* _EXTRACT TO READ_
·····
On her eighteenth birthday, Mariah Mast begins her Rumspringa and explores the world outside her faith. While she receives attention from a handsome Englisher, her best friend Josiah Weaver watches from a distance with a disapproving eye. An encounter with police, a misunderstanding of intentions, and hurt feelings compound her confusion. Recognizing the teen’s need for space, her grandmother sends her to stay with an aunt in Pinecraft. Upon bidding farewell, the grandmother gives Mariah a pocket quilt with handwritten messages tucked inside. These words of wisdom guide her as she makes a decision that will have lasting consequences for those closest to her heart.
Q&A with Laurie Stroup Smith
What is a Bible verse that inspires you to keep on writing?
Matthew 7:7 “Ask and it will be given to you; seek and you will find; knock and the door will be opened to you.”
Growing up, I played soccer. My dad worked with me and often illustrated his helpful tips on the backs of envelopes. He’d tell me to “keep knocking, someone will answer the door,” which meant to keep shooting the ball, and I’d eventually score. Since then, these words have inspired me in other aspects of both my personal and professional life.
Waiting to hear what editors think about my writing has been the toughest part of this journey toward publication. While praying for the right manuscript to land on the right desk at the right time, I have continued to knock on their doors. I was writing my seventh manuscript when Vinspire Publishing opened the door and offered me a three-book contract.
Describe the moment that you knew you were born to write.
Around the age of nine, I remember telling my parents I wanted to be an author, but my interests later led me to become a Certified Athletic Trainer. Writing has always been important to me. One of my college professors requested a copy of my master’s thesis to keep as an example for other students, and the manager of the physical therapy clinic where I worked asked me to help write new versions of our treatment protocols. While serving for six years as a Girl Scout Troop Leader, I started a blog as a resource for other leaders. But it wasn’t until I wrote a story for our daughters and shared it with an author friend who then encouraged me to pursue writing that I remembered my childhood dream.
Watching Hallmark movies is my escape from writing because I love a happy ending. I can consider this research, right?
Name a book you’ve read that made a difference to you (or to others).
I could have gone several directions with this response, but given my present situation, I have chosen to explain how the book Me Before You by Jojo Moyes has made a difference in my way of thinking.
·····
* _TASK INSTRUCTIONS_
Transcribe the passage of the book description and interview starting with "Around the age" and going on through "(or to others).". These rows come from a separate source.

(Collected data)
·····
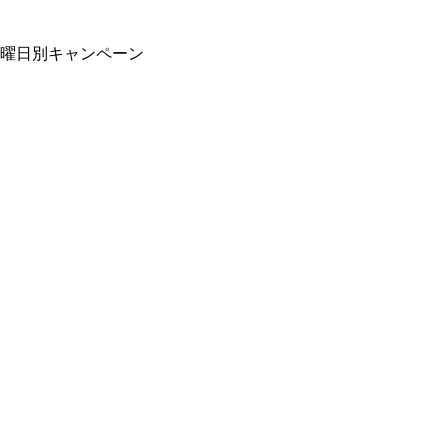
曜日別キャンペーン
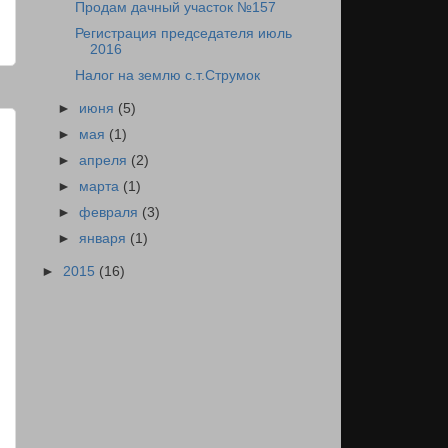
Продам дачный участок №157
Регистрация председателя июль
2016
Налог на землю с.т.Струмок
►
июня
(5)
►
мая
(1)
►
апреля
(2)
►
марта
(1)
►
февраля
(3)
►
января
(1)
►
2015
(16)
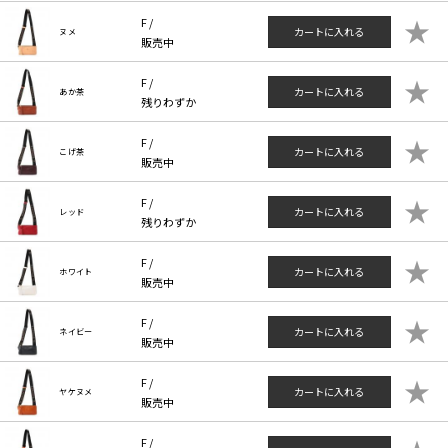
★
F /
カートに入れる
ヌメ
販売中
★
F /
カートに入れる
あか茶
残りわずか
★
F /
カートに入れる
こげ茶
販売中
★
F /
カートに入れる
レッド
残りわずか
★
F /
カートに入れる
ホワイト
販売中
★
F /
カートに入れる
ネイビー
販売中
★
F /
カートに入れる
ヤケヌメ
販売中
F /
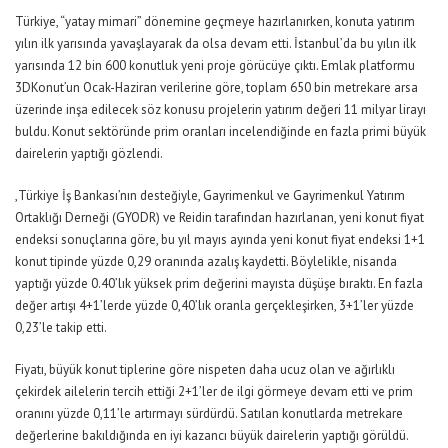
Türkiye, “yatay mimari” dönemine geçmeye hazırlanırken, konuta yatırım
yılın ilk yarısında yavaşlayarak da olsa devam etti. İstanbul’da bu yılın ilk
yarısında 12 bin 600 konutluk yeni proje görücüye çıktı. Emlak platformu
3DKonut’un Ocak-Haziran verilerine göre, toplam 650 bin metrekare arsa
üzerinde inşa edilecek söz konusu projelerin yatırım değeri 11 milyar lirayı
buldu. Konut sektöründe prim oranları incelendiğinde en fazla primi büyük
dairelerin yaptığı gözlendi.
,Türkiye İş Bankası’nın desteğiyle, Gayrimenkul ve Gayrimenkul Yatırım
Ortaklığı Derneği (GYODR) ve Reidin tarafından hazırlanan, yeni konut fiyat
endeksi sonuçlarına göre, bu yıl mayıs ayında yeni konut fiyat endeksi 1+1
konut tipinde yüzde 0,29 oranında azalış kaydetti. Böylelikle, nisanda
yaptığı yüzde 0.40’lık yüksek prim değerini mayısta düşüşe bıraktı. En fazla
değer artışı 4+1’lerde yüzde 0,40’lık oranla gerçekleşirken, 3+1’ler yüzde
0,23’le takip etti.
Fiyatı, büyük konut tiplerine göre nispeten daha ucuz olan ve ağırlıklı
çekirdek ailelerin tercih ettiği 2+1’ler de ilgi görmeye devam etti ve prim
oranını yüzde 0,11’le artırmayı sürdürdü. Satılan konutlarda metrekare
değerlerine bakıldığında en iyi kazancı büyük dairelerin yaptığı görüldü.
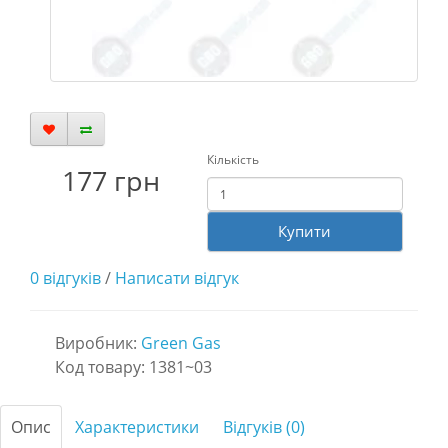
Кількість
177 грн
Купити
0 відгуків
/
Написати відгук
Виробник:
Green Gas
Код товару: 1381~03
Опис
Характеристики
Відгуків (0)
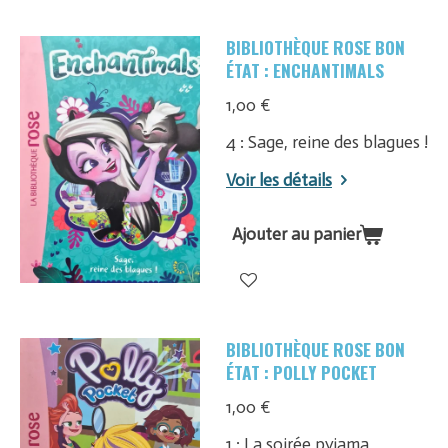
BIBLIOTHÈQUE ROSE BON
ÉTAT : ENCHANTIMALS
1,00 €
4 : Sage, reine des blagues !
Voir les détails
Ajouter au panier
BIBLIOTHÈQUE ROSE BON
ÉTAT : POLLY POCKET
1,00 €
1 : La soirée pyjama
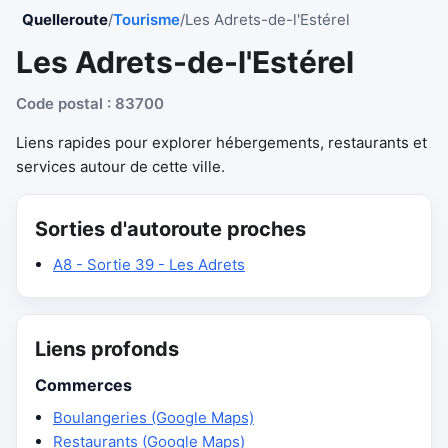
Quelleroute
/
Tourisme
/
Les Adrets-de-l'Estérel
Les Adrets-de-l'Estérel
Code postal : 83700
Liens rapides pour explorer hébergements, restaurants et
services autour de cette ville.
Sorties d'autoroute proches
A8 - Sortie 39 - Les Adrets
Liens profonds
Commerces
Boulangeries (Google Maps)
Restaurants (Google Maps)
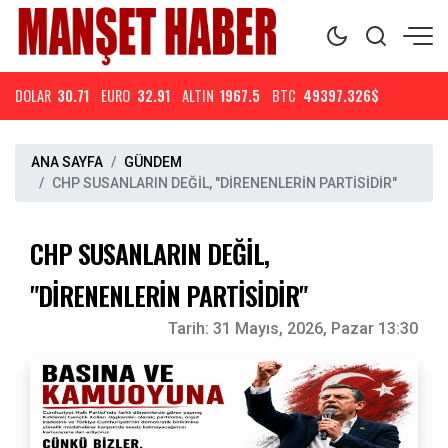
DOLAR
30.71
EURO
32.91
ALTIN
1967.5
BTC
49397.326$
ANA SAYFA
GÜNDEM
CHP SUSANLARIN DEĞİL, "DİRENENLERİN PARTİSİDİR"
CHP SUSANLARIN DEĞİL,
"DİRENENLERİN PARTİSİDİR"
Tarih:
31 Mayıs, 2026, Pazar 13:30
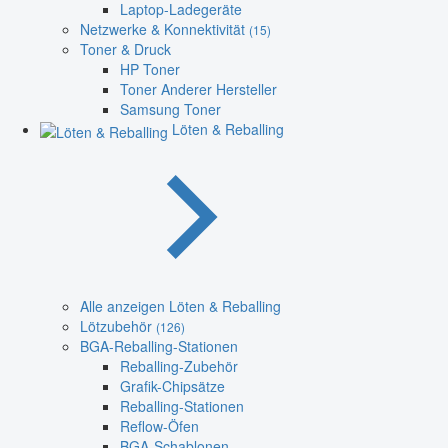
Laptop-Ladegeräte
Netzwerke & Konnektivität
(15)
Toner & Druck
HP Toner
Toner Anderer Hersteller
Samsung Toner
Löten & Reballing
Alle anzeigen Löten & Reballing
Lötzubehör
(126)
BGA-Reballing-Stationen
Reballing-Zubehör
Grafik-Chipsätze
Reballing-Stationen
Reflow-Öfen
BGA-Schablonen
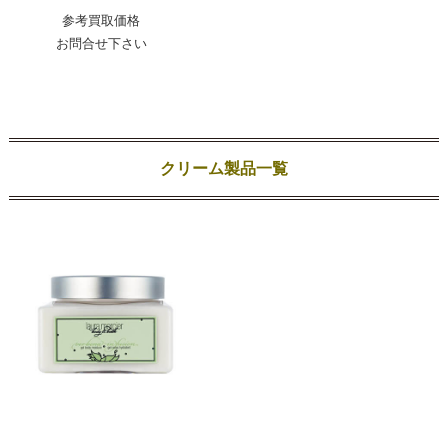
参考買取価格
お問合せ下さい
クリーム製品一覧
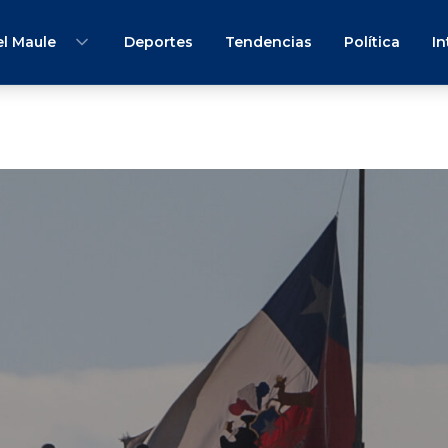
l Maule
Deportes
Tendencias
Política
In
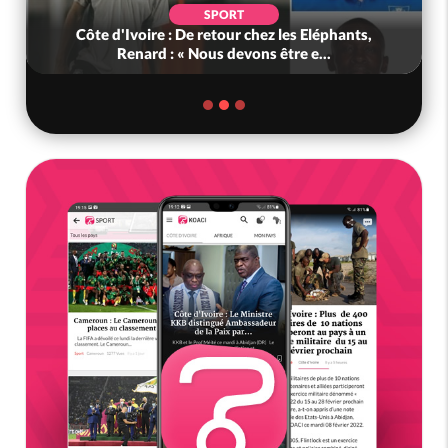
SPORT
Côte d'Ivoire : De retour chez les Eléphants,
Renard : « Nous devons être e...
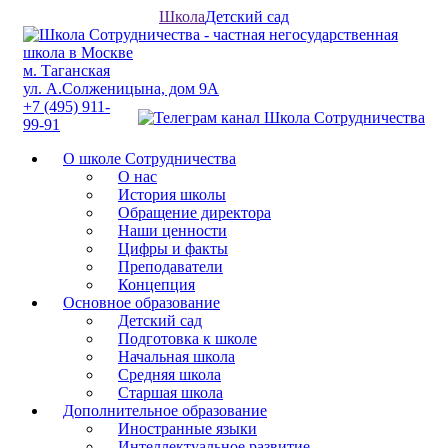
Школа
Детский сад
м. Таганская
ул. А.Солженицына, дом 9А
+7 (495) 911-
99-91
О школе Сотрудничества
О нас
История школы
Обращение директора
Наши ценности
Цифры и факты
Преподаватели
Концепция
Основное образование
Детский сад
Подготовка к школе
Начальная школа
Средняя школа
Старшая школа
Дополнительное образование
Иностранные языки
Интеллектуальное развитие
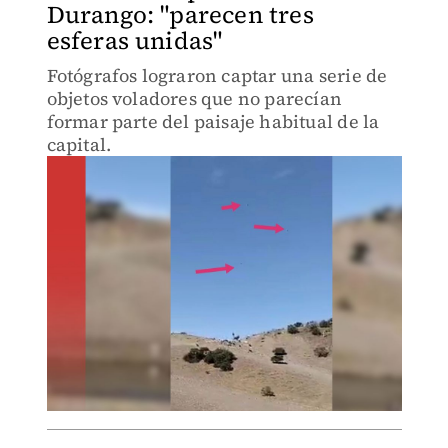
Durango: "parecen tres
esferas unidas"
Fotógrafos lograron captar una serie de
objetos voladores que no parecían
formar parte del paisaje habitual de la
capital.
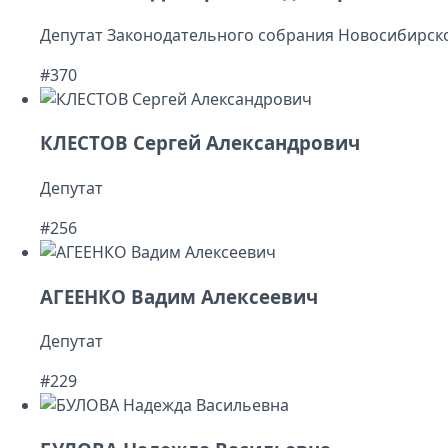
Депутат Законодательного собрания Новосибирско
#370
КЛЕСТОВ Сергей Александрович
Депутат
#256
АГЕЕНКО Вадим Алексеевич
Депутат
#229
·····
* _TASK OUTPUT_
Around the age of nine, I remember telling my parents I wanted to be an author, but my interests later led me to become a Certified Athletic Trainer. Writing has always been important to me. One of my college professors requested a copy of my master’s thesis to keep as an example for other students, and the manager of the physical therapy clinic where I worked asked me to help write new versions of our treatment protocols. While serving for six years as a Girl Scout Troop Leader, I started a blog as a resource for other leaders. But it wasn’t until I wrote a story for our daughters and shared it with an author friend who then encouraged me to pursue writing that I remembered my childhood dream.
Watching Hallmark movies is my escape from writing because I love a happy ending. I can consider this research, right?
Name a book you’ve read that made a difference to you (or to others).